Study text >>
• • • • • • •

OpenRiot v6.2 — Readable

“The best documentation is the kind you actually read.” — Someone who never used man grep


Release Overview

OpenRiot v6.2 fixes the most embarrassing UI mistake in recent memory: the release notes display. We spent hours crafting beautiful markdown release notes for v6.1, then piped them through less — a tool designed for reading kernel panics, not human prose.

The result? A screen full of ~ tildes. An (END) prompt that confuses everyone. A : command line that looks like a shell prompt. Users had no idea the release notes were even there, let alone how to read them.

Total changes: one custom pager, native termios, an ask prompt, and one dead dependency removed.


📖 Release Notes: Now Actually Readable

The Problem: less is a file viewer, not a release notes renderer. It shows tildes for empty lines, prints (END) at the bottom, and drops you into a command mode with : that looks like a broken terminal. Users saw a wall of ~ and thought the installer had crashed.

• • • • • • •

Supplied entries >>
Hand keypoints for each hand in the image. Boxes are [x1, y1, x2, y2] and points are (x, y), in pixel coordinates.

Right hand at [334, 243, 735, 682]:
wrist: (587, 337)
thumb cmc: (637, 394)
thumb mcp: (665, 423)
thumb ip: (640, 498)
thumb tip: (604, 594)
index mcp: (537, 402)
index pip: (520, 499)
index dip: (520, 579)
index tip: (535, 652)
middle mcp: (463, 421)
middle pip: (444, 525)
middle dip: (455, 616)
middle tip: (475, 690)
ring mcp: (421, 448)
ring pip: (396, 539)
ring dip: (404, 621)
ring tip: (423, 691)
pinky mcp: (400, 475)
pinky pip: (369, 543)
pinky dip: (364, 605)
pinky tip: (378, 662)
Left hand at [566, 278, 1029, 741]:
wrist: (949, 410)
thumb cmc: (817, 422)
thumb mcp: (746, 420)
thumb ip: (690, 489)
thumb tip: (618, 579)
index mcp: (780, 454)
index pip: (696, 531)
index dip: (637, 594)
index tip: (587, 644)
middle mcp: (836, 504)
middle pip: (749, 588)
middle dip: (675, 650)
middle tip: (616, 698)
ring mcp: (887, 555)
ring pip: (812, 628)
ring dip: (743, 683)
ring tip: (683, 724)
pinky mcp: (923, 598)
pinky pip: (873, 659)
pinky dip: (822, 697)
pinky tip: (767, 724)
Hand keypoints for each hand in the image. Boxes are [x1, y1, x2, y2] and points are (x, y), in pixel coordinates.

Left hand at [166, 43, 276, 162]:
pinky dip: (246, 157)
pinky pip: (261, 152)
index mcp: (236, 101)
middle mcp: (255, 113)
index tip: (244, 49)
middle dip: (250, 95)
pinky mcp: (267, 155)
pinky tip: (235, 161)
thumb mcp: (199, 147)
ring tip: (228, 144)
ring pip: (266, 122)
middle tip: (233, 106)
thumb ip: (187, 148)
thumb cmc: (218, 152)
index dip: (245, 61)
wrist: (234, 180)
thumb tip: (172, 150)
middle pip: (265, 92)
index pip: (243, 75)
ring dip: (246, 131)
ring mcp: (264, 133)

• • • • • • •

Task directions >> Duplicate the portion of the OpenRiot v6.2 release notes starting at "Total changes: one" and ending at "installer had crashed.".

Answer to the problem >>
Total changes: one custom pager, native termios, an ask prompt, and one dead dependency removed.


📖 Release Notes: Now Actually Readable

The Problem: less is a file viewer, not a release notes renderer. It shows tildes for empty lines, prints (END) at the bottom, and drops you into a command mode with : that looks like a broken terminal. Users saw a wall of ~ and thought the installer had crashed.